══ Supplied material ══
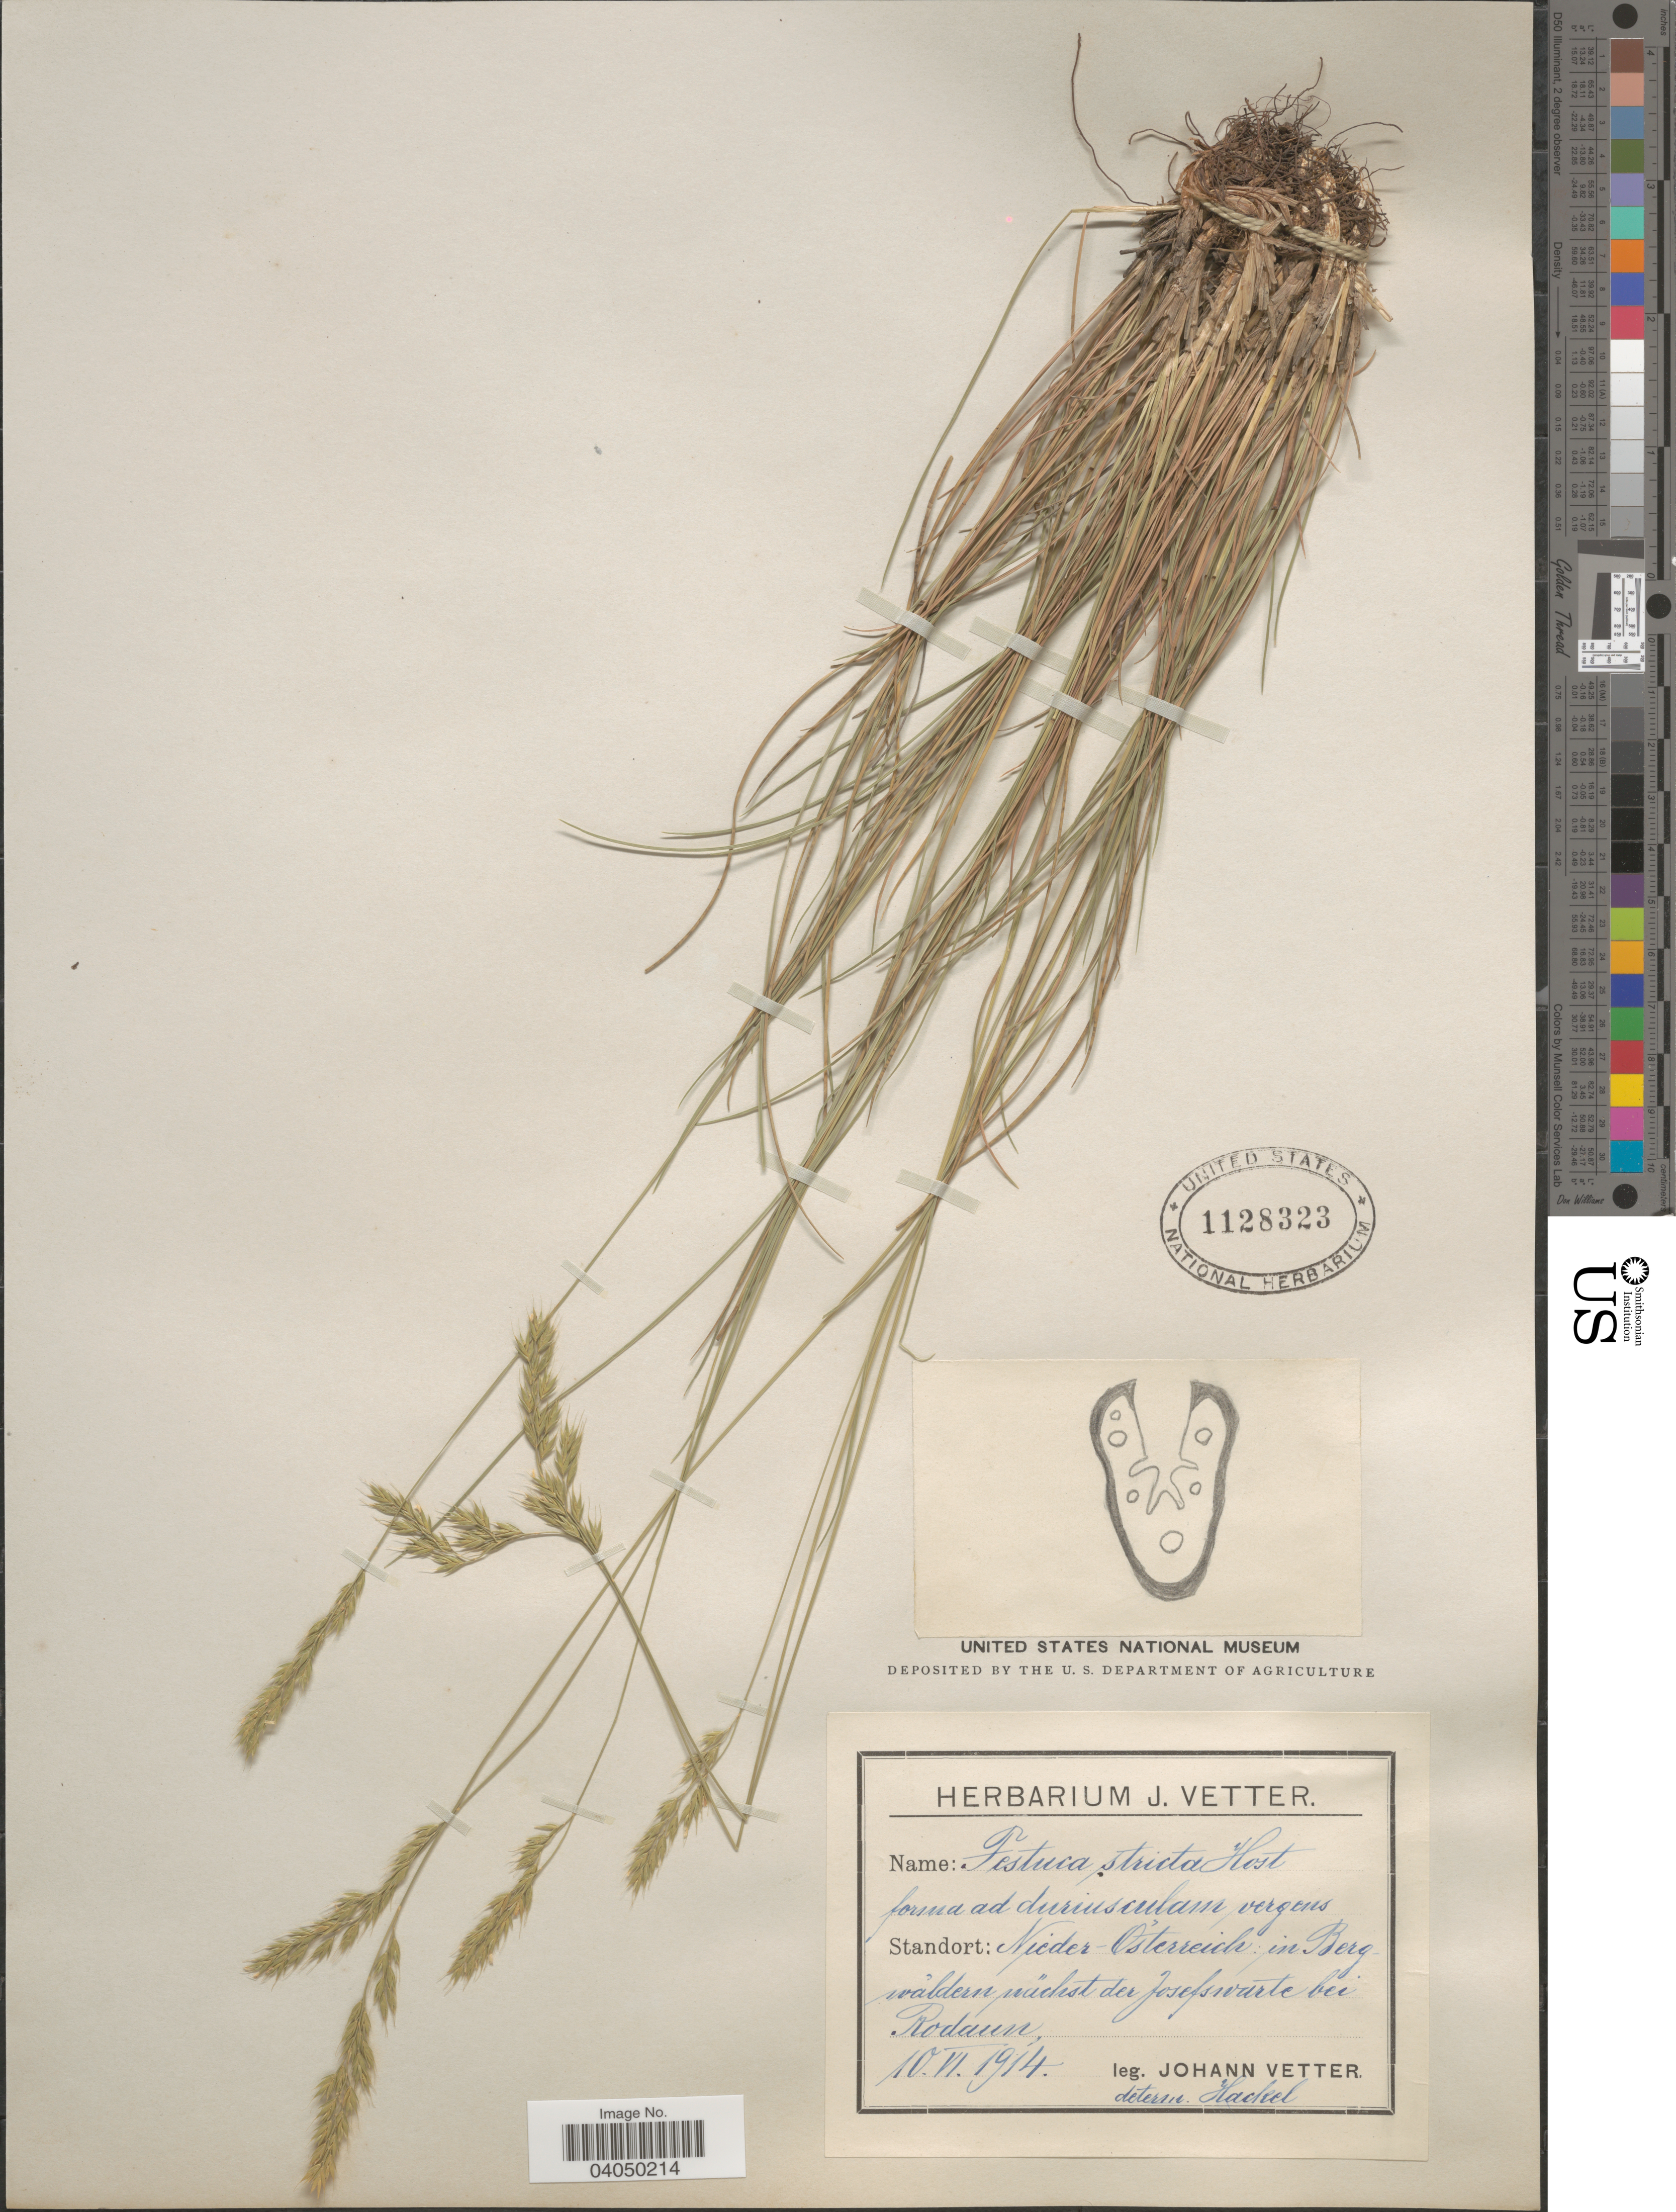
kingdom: Plantae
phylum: Tracheophyta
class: Liliopsida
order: Poales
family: Poaceae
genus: Festuca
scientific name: Festuca stricta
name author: Host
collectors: J. Vetter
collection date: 1914-06-10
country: Austria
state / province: Niederosterreich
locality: In Bergwäldern nächst der Josefswarte bei Rodaun.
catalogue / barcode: US 1128323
═══
[Work to do] Render the lines above as a Markdown table with the columns Row and Line text, numbering each line and omitting blank lines. Leave the picture out.

[Finished task]
| Row | Line text |
|---|---|
| 1 | kingdom: Plantae |
| 2 | phylum: Tracheophyta |
| 3 | class: Liliopsida |
| 4 | order: Poales |
| 5 | family: Poaceae |
| 6 | genus: Festuca |
| 7 | scientific name: Festuca stricta |
| 8 | name author: Host |
| 9 | collectors: J. Vetter |
| 10 | collection date: 1914-06-10 |
| 11 | country: Austria |
| 12 | state / province: Niederosterreich |
| 13 | locality: In Bergwäldern nächst der Josefswarte bei Rodaun. |
| 14 | catalogue / barcode: US 1128323 |